Fix HTML sanitization in SEO plugin with proper parser

localden · localden · commit d170b551d51c · 2026-03-06T00:47:16.000Z
Replace regex-based HTML tag stripping with htmlparser2 for
extracting plain-text descriptions from rendered pages.
diff --git a/scripts/typedoc-plugin-seo.mjs b/scripts/typedoc-plugin-seo.mjs
@@ -10,6 +10,7 @@ import { Renderer } from "typedoc";
 import fs from "node:fs";
 import path from "node:path";
 import zlib from "node:zlib";
+import * as htmlparser2 from "htmlparser2";
 
 const SITE_NAME = "MCP Apps";
 
@@ -30,7 +31,7 @@ function toSlug(filename) {
 
 /**
  * Extract a plain-text description from the rendered HTML body.
- * Takes the first meaningful paragraph text, strips tags, and truncates.

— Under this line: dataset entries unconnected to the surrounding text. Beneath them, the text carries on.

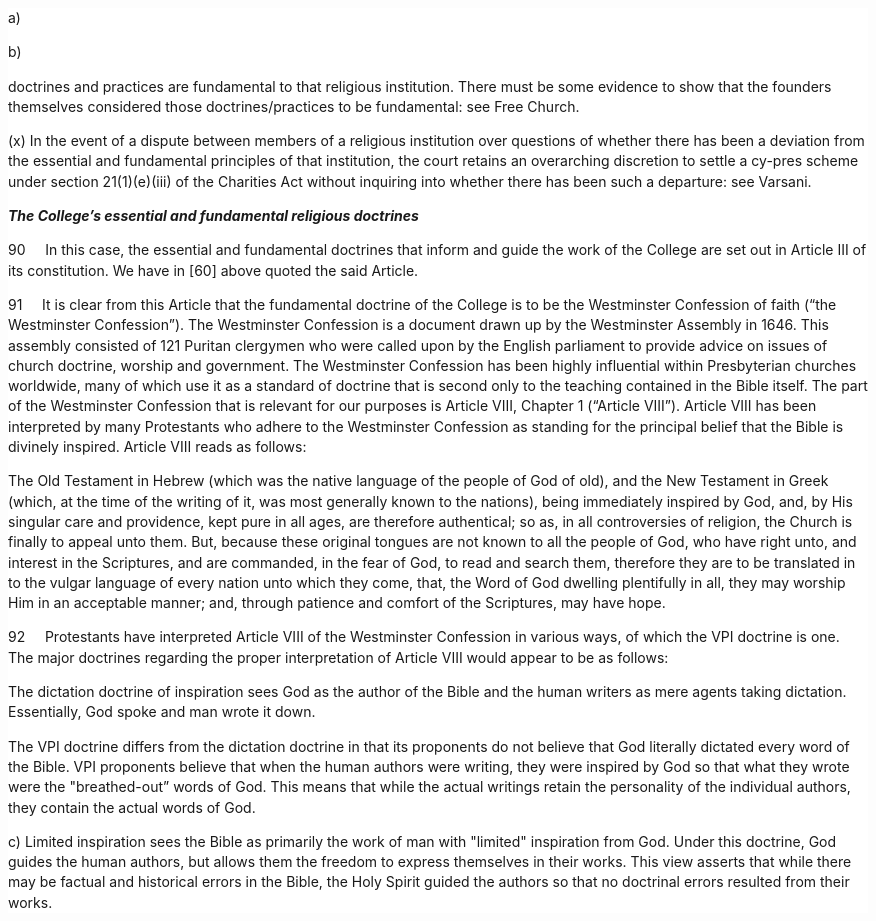 
 a)

 b)

 doctrines and practices are fundamental to that religious institution. There must be some evidence to show that the founders themselves considered those doctrines/practices to be fundamental: see Free Church.

 (x) In the event of a dispute between members of a religious institution over questions of whether there has been a deviation from the essential and fundamental principles of that institution, the court retains an overarching discretion to settle a cy-pres scheme under section 21(1)(e)(iii) of the Charities Act without inquiring into whether there has been such a departure: see Varsani.

**_The College’s essential and fundamental religious doctrines_**

90     In this case, the essential and fundamental doctrines that inform and guide the work of the College are set out in Article III of its constitution. We have in [60] above quoted the said Article.

91     It is clear from this Article that the fundamental doctrine of the College is to be the Westminster Confession of faith (“the Westminster Confession”). The Westminster Confession is a document drawn up by the Westminster Assembly in 1646. This assembly consisted of 121 Puritan clergymen who were called upon by the English parliament to provide advice on issues of church doctrine, worship and government. The Westminster Confession has been highly influential within Presbyterian churches worldwide, many of which use it as a standard of doctrine that is second only to the teaching contained in the Bible itself. The part of the Westminster Confession that is relevant for our purposes is Article VIII, Chapter 1 (“Article VIII”). Article VIII has been interpreted by many Protestants who adhere to the Westminster Confession as standing for the principal belief that the Bible is divinely inspired. Article VIII reads as follows:

 The Old Testament in Hebrew (which was the native language of the people of God of old), and the New Testament in Greek (which, at the time of the writing of it, was most generally known to the nations), being immediately inspired by God, and, by His singular care and providence, kept pure in all ages, are therefore authentical; so as, in all controversies of religion, the Church is finally to appeal unto them. But, because these original tongues are not known to all the people of God, who have right unto, and interest in the Scriptures, and are commanded, in the fear of God, to read and search them, therefore they are to be translated in to the vulgar language of every nation unto which they come, that, the Word of God dwelling plentifully in all, they may worship Him in an acceptable manner; and, through patience and comfort of the Scriptures, may have hope.

92     Protestants have interpreted Article VIII of the Westminster Confession in various ways, of which the VPI doctrine is one. The major doctrines regarding the proper interpretation of Article VIII would appear to be as follows:

 The dictation doctrine of inspiration sees God as the author of the Bible and the human writers as mere agents taking dictation. Essentially, God spoke and man wrote it down.

 The VPI doctrine differs from the dictation doctrine in that its proponents do not believe that God literally dictated every word of the Bible. VPI proponents believe that when the human authors were writing, they were inspired by God so that what they wrote were the "breathed-out” words of God. This means that while the actual writings retain the personality of the individual authors, they contain the actual words of God.


 c) Limited inspiration sees the Bible as primarily the work of man with "limited" inspiration from God. Under this doctrine, God guides the human authors, but allows them the freedom to express themselves in their works. This view asserts that while there may be factual and historical errors in the Bible, the Holy Spirit guided the authors so that no doctrinal errors resulted from their works.

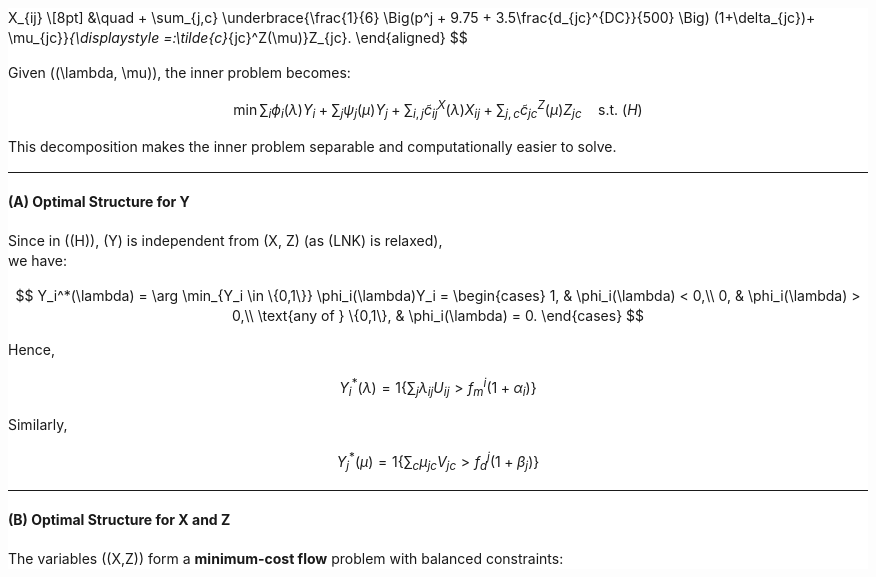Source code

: X_{ij} \\[8pt]
&\quad +
\sum_{j,c}
\underbrace{\frac{1}{6}
\Big(p^j + 9.75 + 3.5\frac{d_{jc}^{DC}}{500}
\Big)
(1+\delta_{jc})+ \mu_{jc}}_{\displaystyle =:\tilde{c}_{jc}^Z(\mu)}Z_{jc}.
\end{aligned}
$$


Given \((\lambda, \mu)\), the inner problem becomes:

$$
\min \sum_i \phi_i(\lambda)Y_i + \sum_j \psi_j(\mu)Y_j + \sum_{i,j}\tilde{c}^X_{ij}(\lambda)X_{ij} + \sum_{j,c}\tilde{c}^Z_{jc}(\mu)Z_{jc}
\quad \text{s.t. } (H)
$$


This decomposition makes the inner problem separable and computationally easier to solve.

---

#### (A) Optimal Structure for Y

Since in \((H)\), \(Y\) is independent from \(X, Z\) (as (LNK) is relaxed),  
we have:

$$
Y_i^*(\lambda) = \arg \min_{Y_i \in \{0,1\}} \phi_i(\lambda)Y_i =
\begin{cases}
1, & \phi_i(\lambda) < 0,\\
0, & \phi_i(\lambda) > 0,\\
\text{any of } \{0,1\}, & \phi_i(\lambda) = 0.
\end{cases}
$$

Hence,

$$
Y_i^*(\lambda) = 1\{\sum_j \lambda_{ij}U_{ij} > f_m^i(1+\alpha_i)\}
\tag{Y-MFG}
$$

Similarly,

$$
Y_j^*(\mu) = 1\{\sum_c \mu_{jc}V_{jc} > f_d^j(1+\beta_j)\}
\tag{Y-DC}
$$

---

#### (B) Optimal Structure for X and Z

The variables \((X,Z)\) form a **minimum-cost flow** problem with balanced constraints:

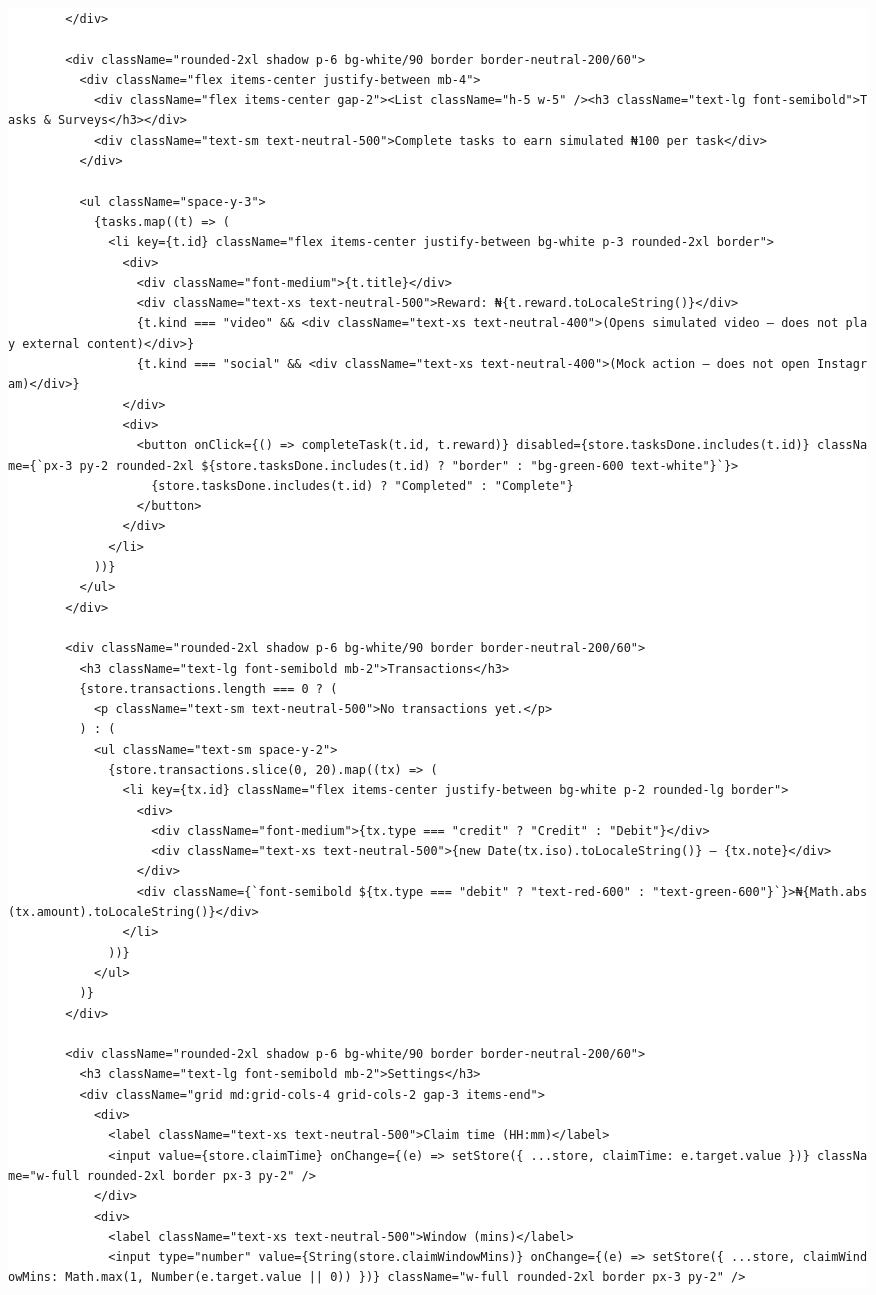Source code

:             </div>

            <div className="rounded-2xl shadow p-6 bg-white/90 border border-neutral-200/60">
              <div className="flex items-center justify-between mb-4">
                <div className="flex items-center gap-2"><List className="h-5 w-5" /><h3 className="text-lg font-semibold">Tasks & Surveys</h3></div>
                <div className="text-sm text-neutral-500">Complete tasks to earn simulated ₦100 per task</div>
              </div>

              <ul className="space-y-3">
                {tasks.map((t) => (
                  <li key={t.id} className="flex items-center justify-between bg-white p-3 rounded-2xl border">
                    <div>
                      <div className="font-medium">{t.title}</div>
                      <div className="text-xs text-neutral-500">Reward: ₦{t.reward.toLocaleString()}</div>
                      {t.kind === "video" && <div className="text-xs text-neutral-400">(Opens simulated video — does not play external content)</div>}
                      {t.kind === "social" && <div className="text-xs text-neutral-400">(Mock action — does not open Instagram)</div>}
                    </div>
                    <div>
                      <button onClick={() => completeTask(t.id, t.reward)} disabled={store.tasksDone.includes(t.id)} className={`px-3 py-2 rounded-2xl ${store.tasksDone.includes(t.id) ? "border" : "bg-green-600 text-white"}`}>
                        {store.tasksDone.includes(t.id) ? "Completed" : "Complete"}
                      </button>
                    </div>
                  </li>
                ))}
              </ul>
            </div>

            <div className="rounded-2xl shadow p-6 bg-white/90 border border-neutral-200/60">
              <h3 className="text-lg font-semibold mb-2">Transactions</h3>
              {store.transactions.length === 0 ? (
                <p className="text-sm text-neutral-500">No transactions yet.</p>
              ) : (
                <ul className="text-sm space-y-2">
                  {store.transactions.slice(0, 20).map((tx) => (
                    <li key={tx.id} className="flex items-center justify-between bg-white p-2 rounded-lg border">
                      <div>
                        <div className="font-medium">{tx.type === "credit" ? "Credit" : "Debit"}</div>
                        <div className="text-xs text-neutral-500">{new Date(tx.iso).toLocaleString()} — {tx.note}</div>
                      </div>
                      <div className={`font-semibold ${tx.type === "debit" ? "text-red-600" : "text-green-600"}`}>₦{Math.abs(tx.amount).toLocaleString()}</div>
                    </li>
                  ))}
                </ul>
              )}
            </div>

            <div className="rounded-2xl shadow p-6 bg-white/90 border border-neutral-200/60">
              <h3 className="text-lg font-semibold mb-2">Settings</h3>
              <div className="grid md:grid-cols-4 grid-cols-2 gap-3 items-end">
                <div>
                  <label className="text-xs text-neutral-500">Claim time (HH:mm)</label>
                  <input value={store.claimTime} onChange={(e) => setStore({ ...store, claimTime: e.target.value })} className="w-full rounded-2xl border px-3 py-2" />
                </div>
                <div>
                  <label className="text-xs text-neutral-500">Window (mins)</label>
                  <input type="number" value={String(store.claimWindowMins)} onChange={(e) => setStore({ ...store, claimWindowMins: Math.max(1, Number(e.target.value || 0)) })} className="w-full rounded-2xl border px-3 py-2" />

+ * Parses the first content paragraph using htmlparser2 and truncates.
  * @param {string} html
  * @returns {string}
  */
@@ -48,10 +49,11 @@ function extractDescription(html) {
   if (!paragraphs) return "";
 
   for (const p of paragraphs) {
-    const text = p
-      .replace(/<[^>]+>/g, "") // strip HTML tags
-      .replace(/&[a-z]+;/g, " ") // strip HTML entities
-      .replace(/\s+/g, " ") // collapse whitespace
+    const text = htmlparser2
+      .parseDocument(p)
+      .children.map((node) => htmlparser2.DomUtils.textContent(node))
+      .join("")
+      .replace(/\s+/g, " ")
       .trim();
 
     // Skip very short or code-heavy paragraphs